Top Chinese economic and trade officials will meet their US counterparts in Washington today in the wake of US$5 billion (S$6.8 billion) worth of deals to import American beef and soya bean, and a strong signal from President Xi Jinping on further opening of the Chinese market.
But while President Donald Trump has celebrated the agricultural product deals which directly benefit his political base, he has threatened anti-dumping action on another issue - Chinese steel.
The meeting, to be chaired by China's Vice-Premier Wang Yang, and US Secretary of the Treasury Steven Mnuchin and Secretary of Commerce Wilbur Ross, will thus still be dealing with prickly issues and the US will be looking for concessions from China, analysts say.
The US-China Comprehensive Economic Dialogue meeting comes soon after the expiry last Saturday of a 100-day trade plan aimed at reducing the US trade deficit with China, which stood at US$347 billion last year - a gap President Trump has insisted must be narrowed.
President Xi appeared to address the issue when he told the 16th meeting of the Central Leading Group on Financial and Economic Affairs on Monday that China should reform the corporate environment and open its market further. He said China should increase imports and "stabilise" exports, as well as overhaul or abolish laws restricting entry into its market, Chinese media reported.
Among the sectors he mentioned was e-commerce - where American corporations want access.
Dr Zhang Zhixin, head of American Political Studies at the Institute of American Studies, China Institutes of Contemporary International Relations, wrote in a piece published by China Daily yesterday that the Washington meeting "will likely facilitate negotiations on agricultural exchanges, financial services, investment and energy, all key areas of the 100-Day Action Plan, which is proving to be more constructive and fruitful than some sceptics were ready to accept".
"Flagship deals inked under the framework of the action plan have helped both countries avert a possible trade war and restore their faith in trade cooperation," he wrote.
The import of beef - until recently banned by China - is a case in point. Last month, Nebraska Governor Pete Ricketts saw off the first shipment of US beef in 14 years to a buyer in Shanghai, telling China Daily: "This is a big deal for us."

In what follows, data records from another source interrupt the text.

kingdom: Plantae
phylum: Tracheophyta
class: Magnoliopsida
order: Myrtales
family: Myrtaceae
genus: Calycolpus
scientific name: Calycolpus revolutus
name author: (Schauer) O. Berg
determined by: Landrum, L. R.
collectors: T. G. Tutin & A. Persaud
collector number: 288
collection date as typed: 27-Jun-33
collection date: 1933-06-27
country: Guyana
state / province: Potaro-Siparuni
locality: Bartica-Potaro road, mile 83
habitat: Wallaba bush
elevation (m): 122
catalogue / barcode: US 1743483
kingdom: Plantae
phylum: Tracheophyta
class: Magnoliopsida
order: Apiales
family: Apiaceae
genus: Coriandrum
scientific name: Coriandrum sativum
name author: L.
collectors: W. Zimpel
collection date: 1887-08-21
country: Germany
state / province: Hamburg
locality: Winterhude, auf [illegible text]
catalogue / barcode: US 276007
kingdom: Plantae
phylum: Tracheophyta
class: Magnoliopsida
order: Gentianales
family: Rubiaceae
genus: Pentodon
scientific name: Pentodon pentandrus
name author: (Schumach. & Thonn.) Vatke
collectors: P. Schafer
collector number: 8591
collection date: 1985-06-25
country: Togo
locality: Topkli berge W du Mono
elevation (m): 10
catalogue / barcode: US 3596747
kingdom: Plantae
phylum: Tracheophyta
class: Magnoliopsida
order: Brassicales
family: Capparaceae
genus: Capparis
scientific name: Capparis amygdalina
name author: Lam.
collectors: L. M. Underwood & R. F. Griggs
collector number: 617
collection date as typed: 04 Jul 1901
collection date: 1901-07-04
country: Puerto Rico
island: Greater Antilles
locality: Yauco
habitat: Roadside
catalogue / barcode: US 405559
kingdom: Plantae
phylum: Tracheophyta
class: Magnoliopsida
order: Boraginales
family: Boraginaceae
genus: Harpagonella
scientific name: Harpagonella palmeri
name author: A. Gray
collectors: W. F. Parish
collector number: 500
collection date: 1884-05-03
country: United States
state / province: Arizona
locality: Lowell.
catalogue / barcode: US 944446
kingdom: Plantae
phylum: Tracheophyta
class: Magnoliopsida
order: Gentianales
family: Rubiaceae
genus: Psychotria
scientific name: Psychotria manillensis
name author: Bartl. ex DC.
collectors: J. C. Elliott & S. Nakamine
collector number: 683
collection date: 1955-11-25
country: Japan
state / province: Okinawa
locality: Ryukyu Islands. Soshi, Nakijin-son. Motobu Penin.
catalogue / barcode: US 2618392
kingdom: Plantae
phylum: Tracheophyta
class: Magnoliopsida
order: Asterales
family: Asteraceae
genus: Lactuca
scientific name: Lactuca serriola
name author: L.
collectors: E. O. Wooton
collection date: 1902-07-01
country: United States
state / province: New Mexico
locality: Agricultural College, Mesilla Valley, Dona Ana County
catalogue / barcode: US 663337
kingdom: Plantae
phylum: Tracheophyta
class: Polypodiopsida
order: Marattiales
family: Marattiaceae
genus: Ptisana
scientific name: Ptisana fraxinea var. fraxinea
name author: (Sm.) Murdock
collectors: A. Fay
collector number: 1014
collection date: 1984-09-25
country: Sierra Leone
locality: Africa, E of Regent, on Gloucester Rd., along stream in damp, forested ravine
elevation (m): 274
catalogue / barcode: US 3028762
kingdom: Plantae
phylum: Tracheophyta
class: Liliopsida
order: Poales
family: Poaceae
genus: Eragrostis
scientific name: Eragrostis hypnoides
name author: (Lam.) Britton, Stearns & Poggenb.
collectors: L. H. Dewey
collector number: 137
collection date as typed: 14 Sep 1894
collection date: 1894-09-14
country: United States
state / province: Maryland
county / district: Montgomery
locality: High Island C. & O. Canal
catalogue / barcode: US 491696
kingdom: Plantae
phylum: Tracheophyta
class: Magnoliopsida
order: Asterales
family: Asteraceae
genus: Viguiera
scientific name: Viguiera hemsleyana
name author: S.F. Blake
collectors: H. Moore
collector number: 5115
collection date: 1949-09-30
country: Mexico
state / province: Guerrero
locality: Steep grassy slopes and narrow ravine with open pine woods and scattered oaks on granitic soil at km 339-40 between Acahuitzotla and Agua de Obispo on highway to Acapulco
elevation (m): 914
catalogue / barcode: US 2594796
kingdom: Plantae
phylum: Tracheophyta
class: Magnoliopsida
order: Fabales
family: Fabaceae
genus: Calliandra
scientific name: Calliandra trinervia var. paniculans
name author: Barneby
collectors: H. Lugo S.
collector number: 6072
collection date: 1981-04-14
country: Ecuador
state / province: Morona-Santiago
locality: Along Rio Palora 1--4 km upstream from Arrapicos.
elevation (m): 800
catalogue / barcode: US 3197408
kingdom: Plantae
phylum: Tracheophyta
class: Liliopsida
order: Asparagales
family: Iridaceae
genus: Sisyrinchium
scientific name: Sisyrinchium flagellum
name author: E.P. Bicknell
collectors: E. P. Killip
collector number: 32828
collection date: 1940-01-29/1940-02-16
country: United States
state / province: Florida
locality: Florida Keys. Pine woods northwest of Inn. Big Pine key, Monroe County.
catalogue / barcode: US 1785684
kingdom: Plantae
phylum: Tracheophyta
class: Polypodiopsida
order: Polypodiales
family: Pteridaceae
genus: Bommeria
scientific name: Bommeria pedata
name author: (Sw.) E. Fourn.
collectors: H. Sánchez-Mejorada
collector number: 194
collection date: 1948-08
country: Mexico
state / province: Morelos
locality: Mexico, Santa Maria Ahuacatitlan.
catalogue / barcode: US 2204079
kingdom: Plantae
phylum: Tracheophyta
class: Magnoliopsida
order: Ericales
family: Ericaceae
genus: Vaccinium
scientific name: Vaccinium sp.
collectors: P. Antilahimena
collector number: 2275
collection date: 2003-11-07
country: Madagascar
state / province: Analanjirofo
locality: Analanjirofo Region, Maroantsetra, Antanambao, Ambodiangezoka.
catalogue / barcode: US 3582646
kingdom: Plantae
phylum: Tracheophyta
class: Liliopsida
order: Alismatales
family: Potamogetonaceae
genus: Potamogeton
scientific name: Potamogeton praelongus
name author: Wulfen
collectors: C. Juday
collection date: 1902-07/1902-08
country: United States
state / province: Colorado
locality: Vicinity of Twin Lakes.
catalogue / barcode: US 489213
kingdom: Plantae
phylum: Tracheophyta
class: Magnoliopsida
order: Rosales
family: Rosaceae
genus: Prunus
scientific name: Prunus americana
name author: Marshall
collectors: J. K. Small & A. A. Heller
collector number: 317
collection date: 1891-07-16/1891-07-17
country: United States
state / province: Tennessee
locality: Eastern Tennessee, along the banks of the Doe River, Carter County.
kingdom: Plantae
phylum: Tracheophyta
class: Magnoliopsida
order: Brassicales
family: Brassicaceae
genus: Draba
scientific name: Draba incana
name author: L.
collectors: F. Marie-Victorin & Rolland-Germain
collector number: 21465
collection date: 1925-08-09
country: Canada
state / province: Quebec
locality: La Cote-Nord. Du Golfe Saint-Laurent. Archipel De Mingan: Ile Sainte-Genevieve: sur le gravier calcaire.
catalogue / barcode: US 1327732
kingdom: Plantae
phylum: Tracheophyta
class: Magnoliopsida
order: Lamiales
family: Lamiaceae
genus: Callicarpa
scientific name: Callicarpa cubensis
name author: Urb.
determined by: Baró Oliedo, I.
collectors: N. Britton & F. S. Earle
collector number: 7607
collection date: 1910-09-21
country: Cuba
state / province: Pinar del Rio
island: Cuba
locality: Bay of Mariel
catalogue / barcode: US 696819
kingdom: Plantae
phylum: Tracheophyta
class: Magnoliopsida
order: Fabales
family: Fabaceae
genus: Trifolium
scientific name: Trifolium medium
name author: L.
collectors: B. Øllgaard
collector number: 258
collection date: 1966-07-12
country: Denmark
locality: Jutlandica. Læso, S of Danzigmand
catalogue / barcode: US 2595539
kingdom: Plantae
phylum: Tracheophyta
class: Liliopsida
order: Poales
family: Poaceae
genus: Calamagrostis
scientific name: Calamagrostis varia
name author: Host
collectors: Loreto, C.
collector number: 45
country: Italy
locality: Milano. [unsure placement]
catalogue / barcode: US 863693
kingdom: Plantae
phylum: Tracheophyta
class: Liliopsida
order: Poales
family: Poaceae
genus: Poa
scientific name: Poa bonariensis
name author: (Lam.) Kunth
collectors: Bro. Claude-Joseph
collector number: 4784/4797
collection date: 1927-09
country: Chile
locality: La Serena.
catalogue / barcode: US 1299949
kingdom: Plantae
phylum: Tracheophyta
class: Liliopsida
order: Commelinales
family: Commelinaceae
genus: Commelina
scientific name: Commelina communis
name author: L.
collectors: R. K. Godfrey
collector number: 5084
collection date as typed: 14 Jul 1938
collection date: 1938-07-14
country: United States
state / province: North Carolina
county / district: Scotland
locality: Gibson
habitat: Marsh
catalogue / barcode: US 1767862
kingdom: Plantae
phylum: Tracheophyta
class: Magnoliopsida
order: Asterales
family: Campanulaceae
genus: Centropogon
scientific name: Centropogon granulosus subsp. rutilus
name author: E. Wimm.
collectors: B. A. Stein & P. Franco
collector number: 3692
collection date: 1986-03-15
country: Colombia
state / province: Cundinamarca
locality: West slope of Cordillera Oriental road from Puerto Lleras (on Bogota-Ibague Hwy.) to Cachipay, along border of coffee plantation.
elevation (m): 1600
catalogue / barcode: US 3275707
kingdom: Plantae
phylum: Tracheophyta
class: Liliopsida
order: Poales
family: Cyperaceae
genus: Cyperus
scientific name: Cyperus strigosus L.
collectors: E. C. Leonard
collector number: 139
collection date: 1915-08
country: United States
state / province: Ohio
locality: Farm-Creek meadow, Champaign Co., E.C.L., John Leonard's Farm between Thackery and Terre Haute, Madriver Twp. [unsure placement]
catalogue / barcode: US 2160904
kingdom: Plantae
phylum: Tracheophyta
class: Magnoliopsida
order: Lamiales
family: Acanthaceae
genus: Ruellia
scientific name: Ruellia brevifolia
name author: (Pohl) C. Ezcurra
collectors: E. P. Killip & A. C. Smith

Last week, Chinese buyers signed up to buy US$4.5 billion worth of soya bean from Iowa, a state Mr Trump won last year by a wide margin. "They basically bought the entire production that we have in the state," said farmer April Hemmes.
But while early gains for the US - and for China exporting Chinese poultry to the US - have materialised, these are "far from being meaningful enough and the American complaints on steel and aluminium have been very vocal," Ms Yun Sun, a fellow at the Stimson Centre in Washington DC, told The Straits Times.
Last week, Mr Trump told reporters: "They're dumping steel and destroying our steel industry. They've been doing it for decades, and I'm stopping it."
The US President had also linked trade negotiations with China's efforts to make North Korea give up its nuclear missile programme.
"Given how dissatisfied the administration is with China on the North Korea front, there is more pressure on trade," said Ms Yun Sun. "If the Chinese are indeed concerned about the shape of US-China relations, we might see more deliverables from the Economic Dialogue."